The show still goes on. Many attend year after year. “Stone Circles have become an Up North experience,” Terry says. His and Wendi’s children grew up attending. Blaise, 31, has a stone circle tattooed on her back. Ezra, 33, has the phases of the moon on his right arm.
Many poets, story tellers and singers return every summer. Terry has memorized 563 poems (from Chaucer to Whitman, including 323 of his own). He recites on request. Poets joining him include David Jones of Valparaiso, IN, who writes about trains; Rose Bohn, who teaches language arts at Penn State; Louanne Lechler; and Jim Ribby, a probation officer in Bellaire, MI. (Ribby recites poems by cowboy Baxter Black, one of my faves.) Guitarist Joe Troyer of Grand Rapids appears often, as does his son Joseph E.
When summer’s over, Terry visits schools throughout Michigan. In his Elders Project, he brings community elders, including veterans, into middle and high schools. They talk about their experiences. Students then write poems in the voice of those elders. Terry does, too.
Word of Terry’s Stone Circles traveled across the ocean. A film crew from Barcelona recently spent 4 weeks filming at the Wootens’. Thirty-some poet-friends returned to do interviews and perform. Among them: Mi Ditmar, who teaches at Syracuse U. and Steve Marsh, past executive director of National Slam Poetry. Poet Daryth Davey, who first appeared at a Stone Circle when she was 17, flew in from Rome where she taught at the International Academy.

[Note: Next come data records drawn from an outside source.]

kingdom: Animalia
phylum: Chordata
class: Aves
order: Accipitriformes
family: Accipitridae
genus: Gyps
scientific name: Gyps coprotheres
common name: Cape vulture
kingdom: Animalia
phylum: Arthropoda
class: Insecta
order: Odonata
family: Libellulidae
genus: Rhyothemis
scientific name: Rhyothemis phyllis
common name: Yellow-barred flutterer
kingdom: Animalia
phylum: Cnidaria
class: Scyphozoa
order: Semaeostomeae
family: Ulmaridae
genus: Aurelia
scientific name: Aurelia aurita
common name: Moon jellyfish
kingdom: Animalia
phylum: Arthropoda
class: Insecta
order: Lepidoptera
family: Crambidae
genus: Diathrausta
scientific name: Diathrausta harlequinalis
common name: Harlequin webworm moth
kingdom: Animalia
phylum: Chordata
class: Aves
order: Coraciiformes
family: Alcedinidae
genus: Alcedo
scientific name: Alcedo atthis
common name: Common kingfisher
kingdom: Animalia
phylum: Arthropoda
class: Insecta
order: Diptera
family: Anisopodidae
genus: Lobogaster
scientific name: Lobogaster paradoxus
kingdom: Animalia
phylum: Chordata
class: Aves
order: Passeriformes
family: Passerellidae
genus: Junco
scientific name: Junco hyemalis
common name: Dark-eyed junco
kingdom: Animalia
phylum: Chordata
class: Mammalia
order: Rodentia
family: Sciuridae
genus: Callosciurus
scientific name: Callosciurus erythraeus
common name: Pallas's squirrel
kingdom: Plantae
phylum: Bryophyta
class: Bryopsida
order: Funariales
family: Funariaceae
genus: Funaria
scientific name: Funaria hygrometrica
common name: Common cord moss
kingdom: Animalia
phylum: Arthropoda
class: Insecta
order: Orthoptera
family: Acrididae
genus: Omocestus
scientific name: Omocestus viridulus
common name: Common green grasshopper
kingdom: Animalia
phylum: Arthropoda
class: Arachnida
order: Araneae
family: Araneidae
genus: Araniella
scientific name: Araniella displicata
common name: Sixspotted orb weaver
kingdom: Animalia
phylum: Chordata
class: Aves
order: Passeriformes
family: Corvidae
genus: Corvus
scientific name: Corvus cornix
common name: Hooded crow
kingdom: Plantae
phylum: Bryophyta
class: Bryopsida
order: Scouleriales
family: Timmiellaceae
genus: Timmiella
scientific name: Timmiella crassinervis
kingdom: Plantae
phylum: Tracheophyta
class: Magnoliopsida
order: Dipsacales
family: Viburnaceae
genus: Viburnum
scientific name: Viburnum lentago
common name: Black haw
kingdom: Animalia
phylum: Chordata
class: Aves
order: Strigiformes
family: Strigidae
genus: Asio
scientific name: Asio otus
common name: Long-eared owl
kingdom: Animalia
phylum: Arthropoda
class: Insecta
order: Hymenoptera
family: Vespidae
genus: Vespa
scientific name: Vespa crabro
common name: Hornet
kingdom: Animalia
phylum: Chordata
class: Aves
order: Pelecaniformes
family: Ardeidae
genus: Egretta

Stone Circle audiences often hit 50 or more. Some audience members first came with their parents as children and now bring children of their own. Still going after 31 years, Stone Circle is the longest lasting outdoor poetry venue in the USA. Terry continues to light up the night.
(Teachers interested in poetry programs for their schools can reach Terry at [email protected].)
What an interesting story. Stone Circles . Would love to be a part of one someday. You are such a gifted writer to tell the story.
Thanks, Marilyn. You’d be a star at anyone’s campfire.